La infancia es la irrealidad. Luego se le afinca la adolescencia, que no deja de ser un florecimiento orgánico, un brotar asilvestrado de todas las cosas, las del pensamiento y también las del cuerpo que acoge a lo pensado. Hay en la foto de Carl de Keyzer un regusto maravilloso a felicidad absoluta, un poco infantil y despreocupada, traviesa y pura, que hace pensar en que en realidad la foto sea un apaño digital, uno de esos trabajos de photoshop, o bien, puestos a hilar fino, una instalación artística.
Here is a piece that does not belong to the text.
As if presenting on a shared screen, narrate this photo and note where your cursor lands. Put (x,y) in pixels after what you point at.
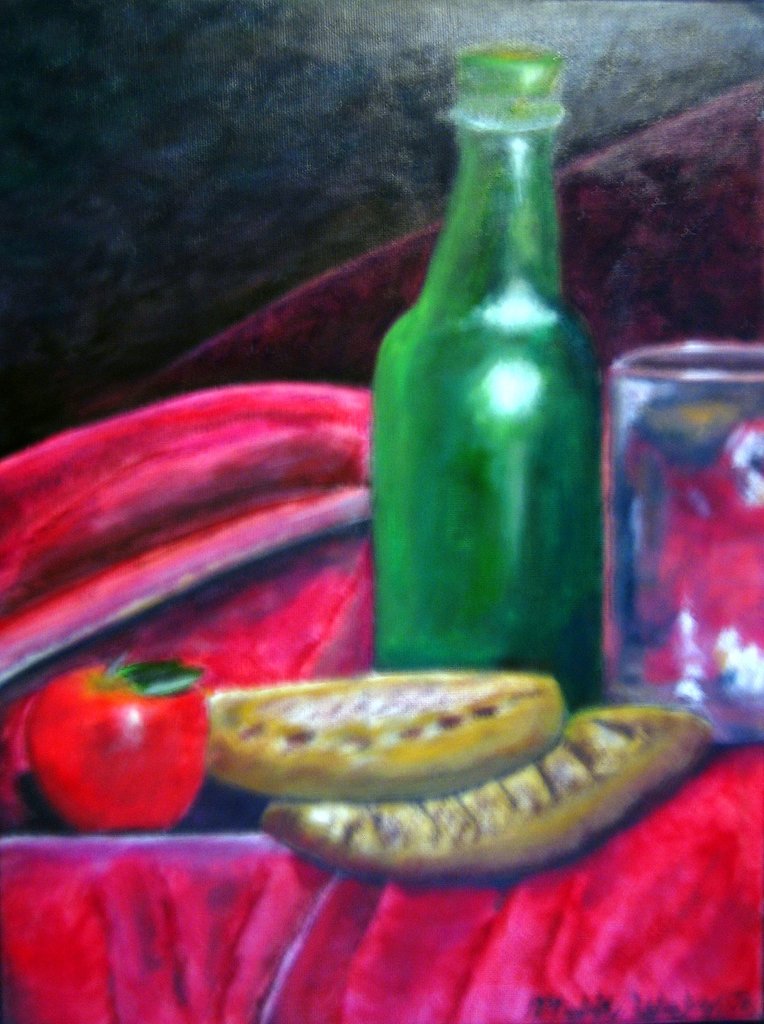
In this picture we can see painting (543,185) of glass (752,592), bottle (530,305), fruit (165,689) and objects (459,835). In the background of the image (678,70) it is blurry.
Busco un novio, busco una novia y los monto en una atracción de feria en un paraje desolado, comido por la miseria, escombrado y gris, del que no hay nada, salvo ellos, que pueda ser extraíble, domesticado por la lujuria de la vista. La edad adulta exige siempre peajes muy altos. No se sale nunca indemne de ir creciendo. Está el corazón violentado por el aire incluso, el aire turbado por la fatalidad, comido de prisas que no precisamos, íntimamente convencido de que no hay escapatoria. El corazón tan duro, desmemoriado, sin signos de izado. El que no recuerda los años de la niñez, la fiebre de los juegos, el vértigo fabuloso de los cacharros de feria. Debería existir una posibilidad de volver allá. No la hay. No porque lo real no llene lo bastante sino por contemplarnos entonces. Por dar un sentido al ahora. No busquen desolación. Un pequeño principio de legítima añoranza.